Yates v. United States
Following is the case brief for Yates v. United States, 354 U.S. 298 (1957)
Case Summary of Yates v. United States:
- A group of petitioners were indicted under the Smith Act, which makes it a crime to advocate and teach the violent overthrow of the U.S. Government.
- In this case, petitioners were accused of recruiting members to the Communist party and creating publications that advocated for the forcible overthrow of the Government.
- They were ultimately convicted by a federal jury, and the Court of Appeals affirmed the convictions.
- The U.S. Supreme Court reversed and remanded the case. It held that there is a difference between advocating the overthrow of the government in the abstract, and actually presenting a real danger of people taking action. Because the evidence did not support any danger of an actual overthrow of the government, five of the petitioners should be acquitted and the remainder should get new trials.
Yates v. United States Case Brief
Statement of the Facts:
The Smith Act makes it a crime to conspire to advocate for the violent overthrow of the U.S. Government. The 14 petitioners in this case were indicted under the Smith Act. Specifically, the indictment alleged that the petitioners, over a 10-year period, recruited people for the Communist party and published articles about advocating overthrow of the government, among other activities.

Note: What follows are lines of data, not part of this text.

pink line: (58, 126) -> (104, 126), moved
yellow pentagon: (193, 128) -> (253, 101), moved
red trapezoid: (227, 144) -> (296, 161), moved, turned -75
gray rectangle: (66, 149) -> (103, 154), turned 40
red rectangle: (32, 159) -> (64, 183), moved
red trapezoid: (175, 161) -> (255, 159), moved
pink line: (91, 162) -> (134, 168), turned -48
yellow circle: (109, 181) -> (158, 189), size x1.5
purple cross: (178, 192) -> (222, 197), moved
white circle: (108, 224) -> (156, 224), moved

- Petitioners were convicted after a jury trial.
- The Ninth Circuit Court of Appeals affirmed the convictions.
- The U.S. Supreme Court granted certiorari.
Issue and Holding:
Does advocating for the violent overthrow of the government in the abstract with no call to action rise to the level of actionable criminal conduct? No.
The decision of the Ninth Circuit Court of Appeals is reversed and remanded.
Rule of Law or Legal Principle Applied:
There is a distinction between advocacy and teaching of forcible overthrow of the government as an abstract principle, and instigation of action to that end. The latter is criminally chargeable, the former is not.
As a threshold matter, the trial court’s use of the term of “organize” was too broad for application of the Smith Act. Such error was not harmless.
Further, the Smith Act does not prohibit advocacy of the forcible overthrow of the government in the abstract. The Smith Act is only implicated when such advocacy presents a danger that action in accordance with the advocacy will follow, as in Dennis v. United States.
The evidence in this case was so clearly insufficient to satisfy the Smith Act that five petitioners should be acquitted, and the remainder should be given new trials.
Concurring in Part, Dissenting in Part (Black):
Yates v. United States follows in the same lines as Dennis v. United States, such that the First Amendment protects radical speech, unless it presents a “clear and present danger” to safety or national security.